Cosa accadrà qualora il committente si rifiuti di versare il corrispettivo?
Come verrà determinato il compenso dell’appaltatore?
L’art. 1657 codice civile rinvia alle tariffe esistenti o, in ultima analisi, alla decisione del giudice.
Di seguito una essenziale selezione giurisprudenziale.
Le fatture emesse dall’appaltatore non costituiscono prova sufficiente per il credito
La sentenza n. 14399 del 2024 ha ribadito un principio consolidato: le fatture emesse dall’appaltatore non possono costituire una prova sufficiente per dimostrare l’ammontare del credito vantato. Le fatture, essendo documenti unilaterali, non garantiscono la verifica della congruità del corrispettivo. Allo stesso modo, la Corte ha stabilito che anche la contabilità redatta dal direttore dei lavori non è sufficiente a provare il credito se il committente non l’ha accettata espressamente e senza riserve.
Il corrispettivo dell’appalto non può essere determinato senza prove chiare e precise
In questo caso la Corte di Cassazione ha affrontato una controversia in cui il corrispettivo dell’appalto era basato sul peso della terra trasportata, ma i documenti forniti indicavano solo il volume del materiale. La sentenza n. 26365 del 2022 ha stabilito che, in assenza di una prova chiara e precisa dell’entità dei lavori, il giudice non può determinare il corrispettivo ai sensi dell’art. 1657 c.c.. Questo principio è fondamentale nelle controversie in cui vi è una mancanza di chiarezza nella determinazione quantitativa del lavoro svolto. La Cassazione ha sottolineato che il giudice può intervenire per determinare il prezzo solo quando non vi è controversia sull’esecuzione delle opere, cosa che in questo caso non si era verificata.
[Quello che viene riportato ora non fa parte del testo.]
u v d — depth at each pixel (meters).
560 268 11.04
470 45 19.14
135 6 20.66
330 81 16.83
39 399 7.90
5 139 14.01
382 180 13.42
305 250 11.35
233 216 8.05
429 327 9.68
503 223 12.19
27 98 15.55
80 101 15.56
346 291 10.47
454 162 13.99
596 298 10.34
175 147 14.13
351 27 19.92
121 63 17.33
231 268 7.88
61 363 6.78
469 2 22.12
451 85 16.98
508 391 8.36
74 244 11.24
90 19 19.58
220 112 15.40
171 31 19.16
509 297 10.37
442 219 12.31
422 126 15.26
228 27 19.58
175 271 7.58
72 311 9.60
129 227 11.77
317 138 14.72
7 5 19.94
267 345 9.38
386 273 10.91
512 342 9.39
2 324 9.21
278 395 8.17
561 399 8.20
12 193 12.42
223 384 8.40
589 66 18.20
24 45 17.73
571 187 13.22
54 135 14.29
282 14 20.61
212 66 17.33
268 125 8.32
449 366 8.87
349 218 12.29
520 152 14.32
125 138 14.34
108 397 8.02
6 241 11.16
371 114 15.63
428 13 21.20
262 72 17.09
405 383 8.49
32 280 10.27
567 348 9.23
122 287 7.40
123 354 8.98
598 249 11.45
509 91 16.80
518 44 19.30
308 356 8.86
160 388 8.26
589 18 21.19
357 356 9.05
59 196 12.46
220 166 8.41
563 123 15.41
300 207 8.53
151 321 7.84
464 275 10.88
Le fatture non bastano: servono prove concrete per dimostrare il credito
Anche nella sentenza n. 26517 del 2018, la Corte ha confermato che le fatture emesse dall’appaltatore non sono sufficienti per dimostrare il credito vantato. In questo caso, il ricorso dell’appaltatore, che chiedeva il pagamento di lavori eseguiti, è stato respinto poiché mancavano prove sufficienti per quantificare con precisione l’importo richiesto. La Corte ha chiarito che è necessario fornire ulteriori elementi probatori, come scritture private accettate dalle parti o testimonianze, per dimostrare la congruità del compenso. Questo principio è in linea con le precedenti sentenze, ribadendo l’importanza di documenti accettati bilateralmente.
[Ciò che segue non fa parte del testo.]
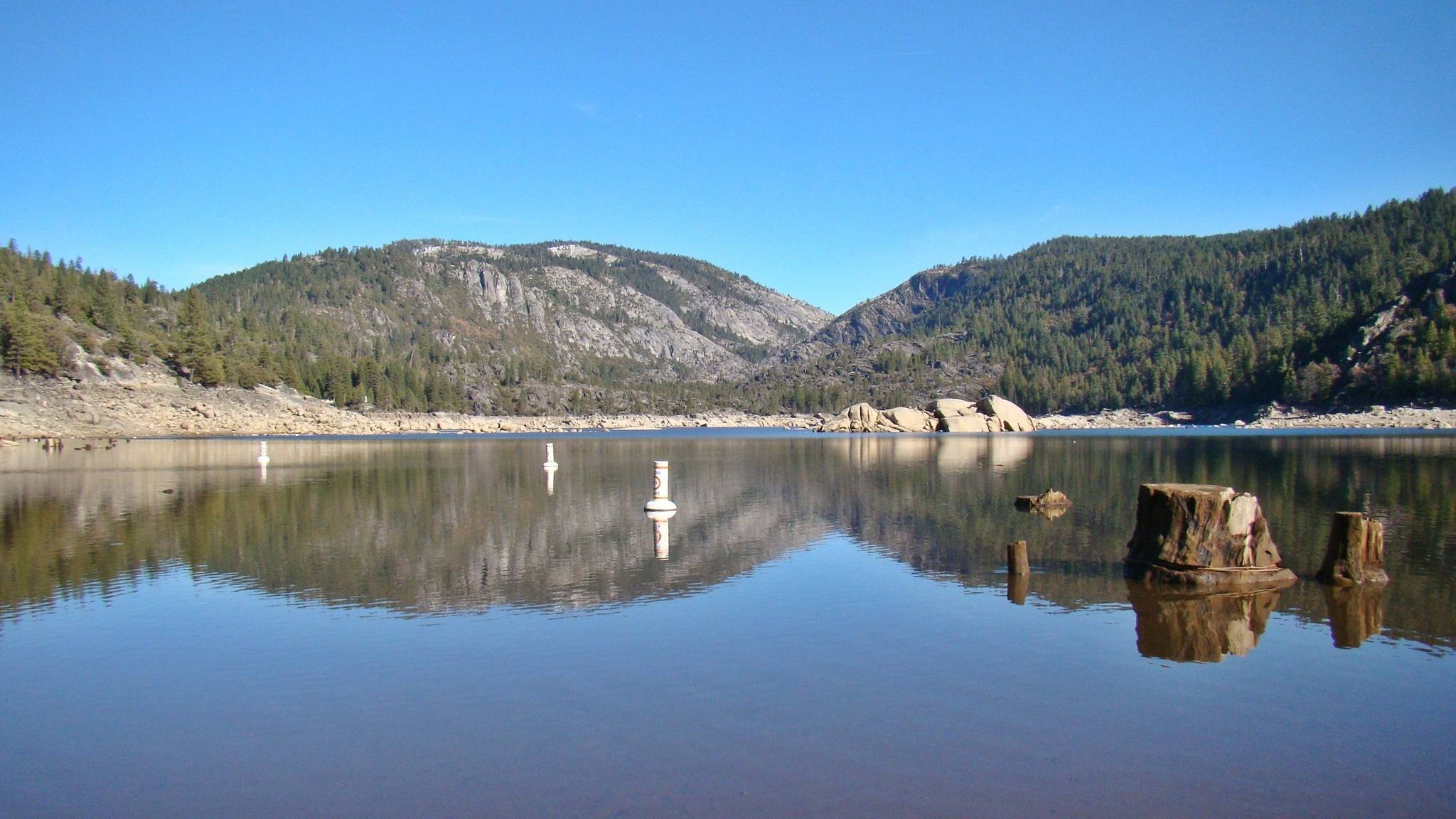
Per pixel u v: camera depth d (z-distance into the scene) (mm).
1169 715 10656
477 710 10938
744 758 9406
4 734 10383
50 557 22469
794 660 12977
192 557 22391
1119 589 17938
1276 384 156750
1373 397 136500
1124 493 37906
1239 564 18219
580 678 12219
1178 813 8133
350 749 9766
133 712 11078
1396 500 32656
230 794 8688
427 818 8094
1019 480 45531
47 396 118188
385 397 187250
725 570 20328
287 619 15734
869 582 18875
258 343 175500
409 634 14617
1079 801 8359
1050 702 11156
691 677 12219
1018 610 16141
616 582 18922
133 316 159125
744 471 54719
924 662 12898
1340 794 8531
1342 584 17969
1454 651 13344
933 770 9078
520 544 24438
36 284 142625
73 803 8555
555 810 8203
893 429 142625
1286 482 40312
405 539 25484
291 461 67000
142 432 121125
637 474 52312
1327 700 11172
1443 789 8625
Senza prove certe sull’entità dei lavori eseguiti, il corrispettivo non può essere determinato
Infine la sentenza n. 33575 del 2021 con cui la Corte di Cassazione ha riaffermato che, in assenza di prove certe, non è possibile determinare il corrispettivo per i lavori eseguiti. In questo caso l’appaltatore non aveva fornito documentazione sufficiente a dimostrare l’esatto ammontare dei lavori eseguiti, e la Corte ha respinto la sua richiesta di pagamento. Tuttavia, la Cassazione ha anche precisato che, in presenza di prove parziali o incomplete, il giudice può stabilire il compenso sulla base di tariffe o usi riconosciuti, sempre ai sensi dell’art. 1657 c.c.
Analisi e orientamento della giurisprudenza
Dall’analisi di queste quattro sentenze emerge un orientamento chiaro della giurisprudenza della Corte di Cassazione in materia di determinazione del corrispettivo negli appalti. L’onere della prova ricade sull’appaltatore, il quale deve fornire documentazione sufficiente e dettagliata per dimostrare l’importo richiesto. Le fatture e i certificati di stato avanzamento lavori (SAL), essendo documenti unilaterali, non sono sufficienti a provare il credito.
Il giudice può intervenire nella determinazione del corrispettivo ai sensi dell’art. 1657 codice civile, ma solo in assenza di contestazioni sul quantitativo delle opere. In questi casi il giudice può fare riferimento a tariffe e usi consolidati per stabilire l’importo dovuto, oppure procedere con la quantificazione del compenso (auspicabilmente previa CTU).
Naturalmente la stella polare nella conclusione di un contratto di appalto resta solo una: fissare il corrispettivo al momento della stipula (anche attraverso la mera accettazione di un preventivo), sì da evitare le incertezze sia (probatorie che applicative) dell’art. 1657 codice civile.